SEKBER PELAYANAN TERPADU KAPET BIMA MULAI BEROPERASI

id

      Mataram, 23/1 (ANTARA) - Pemerintah Provinsi Nusa Tenggara Barat (NTB) mulai mengoperasionalkan sekretariat bersama (Sekber) pelayanan terpadu pengembangan komoditas unggulan di kawasan pengembangan ekonomi terpadu (Kapet) Bima. 

    Sekber Pelayanan Terpadu di Kapet Bima itu diresmikan pengoperasionalannya oleh Gubernur NTB M Zainul Majdi di Bima, Jumat.

         Kapet Bima ditetapkan melalui Keppres Nomor 166 Tahun 1998 dengan luas wilayah 6.921,45 kilometer persegi atau 692.145 hektare dengan jumlah penduduk 664.486 jiwa.

         Cakupan wilayah Kapet Bima meliputi Kabupaten Bima (Kecamatan Rasanae Timur, Rasanae Barat, Belo, Woha, Monta, Bolo, Wawo, Wera, Sape, Donggo dan Sanggar) dan Kabupaten Dompu (Kecamatan Dompu, Hu'u, Woja, Kempo, Kilo dan Pekat).

         Kapet diartikan sebagai suatu wilayah geografis yang memiliki potensi untuk cepat tumbuh, karena mempunyai sektor unggulan yang dapat menggerakkan pertumbuhan ekonomi wilayah sekitar, namun membutuhkan dukungan investasi yang relatif besar untuk pengembangannya.

         Kabag Humas Setda NTB Andi Hadiyanto yang ikut mendampingi gubernur NTB saat peresmian Sekber Pelayanan Terpadu di Kapet Bima mengatakan sekber itu merupakan wadah berkumpul bagi para pihak untuk mengembangkan kawasan pengembangan komoditas unggulan.

         "Dengan adanyanya sekber ini pemerintah daerah, badan pengelola Kapet Bima, lembaga pembiayaan dan para pelaku bisnis dapat duduk bersama merumuskan konsep pengembangan secara terintegrasi dan berkelanjutan," katanya.

         Ia mengatakan Kapet Bima dengan luas wilayah 692.145 hektare tersebut terbagi menjadi kawasan hutan lindung seluas 438.296 hektare, dan kawasan budidaya seluas 253.854 hektare.

         Kawasan itu memiliki potensi unggulan di bidang pertanian seperti tanaman pangan, perkebunan, peternakan, perikanan dan kelautan, bidang pariwisata, perdagangan dan jasa serta industri berbasis agro.

         Peluang investasi pada pengembangan kawasan pesisir, laut dan pulau-pulau kecil masih terbuka luas.

         "Khusus di bidang pertanian, Kapet Bima merupakan kontributor utama peningkatan produksi pangan NTB, karena setiap tahun Bima dan Dompu merupakan penyumbang produksi padi tertinggi di wilayah NTB, selain komodiri agro lainnya," katanya.
────────────────────
PETUNJUK TUGAS
Sebutkan keputusan presiden yang menjadi dasar penetapan Kapet Bima menurut berita tentang sekber di Kapet Bima. Baris-baris data tidak diperlukan.

DATA YANG DIBERIKAN
────────────────────
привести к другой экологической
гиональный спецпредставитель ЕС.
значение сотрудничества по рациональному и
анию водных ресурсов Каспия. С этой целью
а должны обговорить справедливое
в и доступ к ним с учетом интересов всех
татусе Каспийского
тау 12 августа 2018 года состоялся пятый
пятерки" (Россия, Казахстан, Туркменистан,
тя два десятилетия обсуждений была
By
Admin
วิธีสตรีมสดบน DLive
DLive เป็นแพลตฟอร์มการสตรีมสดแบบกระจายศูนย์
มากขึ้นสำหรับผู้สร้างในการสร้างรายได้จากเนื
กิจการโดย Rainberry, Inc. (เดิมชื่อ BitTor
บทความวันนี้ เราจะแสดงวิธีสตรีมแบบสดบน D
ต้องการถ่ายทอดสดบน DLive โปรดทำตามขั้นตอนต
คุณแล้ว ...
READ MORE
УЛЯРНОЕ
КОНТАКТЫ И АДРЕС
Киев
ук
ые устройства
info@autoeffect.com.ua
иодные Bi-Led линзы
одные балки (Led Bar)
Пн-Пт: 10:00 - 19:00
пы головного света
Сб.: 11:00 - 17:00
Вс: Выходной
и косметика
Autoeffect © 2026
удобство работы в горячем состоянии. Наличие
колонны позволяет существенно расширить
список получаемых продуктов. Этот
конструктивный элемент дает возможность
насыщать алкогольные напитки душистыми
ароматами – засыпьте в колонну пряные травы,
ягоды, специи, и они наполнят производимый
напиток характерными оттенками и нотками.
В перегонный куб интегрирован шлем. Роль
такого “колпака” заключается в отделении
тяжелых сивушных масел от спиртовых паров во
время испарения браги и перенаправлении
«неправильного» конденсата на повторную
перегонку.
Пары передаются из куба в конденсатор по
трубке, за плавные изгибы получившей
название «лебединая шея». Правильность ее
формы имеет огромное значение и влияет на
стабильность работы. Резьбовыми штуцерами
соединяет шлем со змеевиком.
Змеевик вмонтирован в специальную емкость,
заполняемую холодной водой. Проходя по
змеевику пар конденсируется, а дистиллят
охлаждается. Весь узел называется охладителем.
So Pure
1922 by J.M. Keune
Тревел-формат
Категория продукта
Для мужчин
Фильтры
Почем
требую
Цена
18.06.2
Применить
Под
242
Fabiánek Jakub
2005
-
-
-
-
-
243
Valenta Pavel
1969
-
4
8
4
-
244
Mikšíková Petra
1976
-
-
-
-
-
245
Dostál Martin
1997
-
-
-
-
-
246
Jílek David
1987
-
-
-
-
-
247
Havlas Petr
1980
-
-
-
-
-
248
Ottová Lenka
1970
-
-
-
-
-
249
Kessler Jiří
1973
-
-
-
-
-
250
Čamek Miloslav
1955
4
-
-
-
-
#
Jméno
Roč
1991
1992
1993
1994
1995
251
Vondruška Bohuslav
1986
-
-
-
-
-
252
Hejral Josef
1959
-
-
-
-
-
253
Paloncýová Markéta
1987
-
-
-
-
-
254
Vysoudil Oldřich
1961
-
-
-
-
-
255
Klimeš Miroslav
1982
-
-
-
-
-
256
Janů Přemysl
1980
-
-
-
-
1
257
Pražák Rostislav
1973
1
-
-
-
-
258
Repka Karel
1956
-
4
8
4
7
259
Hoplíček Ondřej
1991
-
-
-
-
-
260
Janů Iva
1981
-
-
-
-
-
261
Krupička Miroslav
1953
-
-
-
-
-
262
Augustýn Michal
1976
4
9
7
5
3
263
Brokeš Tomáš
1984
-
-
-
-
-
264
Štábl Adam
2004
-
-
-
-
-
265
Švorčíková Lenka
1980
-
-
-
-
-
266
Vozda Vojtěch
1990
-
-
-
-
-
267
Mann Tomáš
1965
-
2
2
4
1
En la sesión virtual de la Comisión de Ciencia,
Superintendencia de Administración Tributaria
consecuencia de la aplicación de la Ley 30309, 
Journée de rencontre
────────────────────
KOLOM JAWABAN
Keppres Nomor 166 Tahun 1998.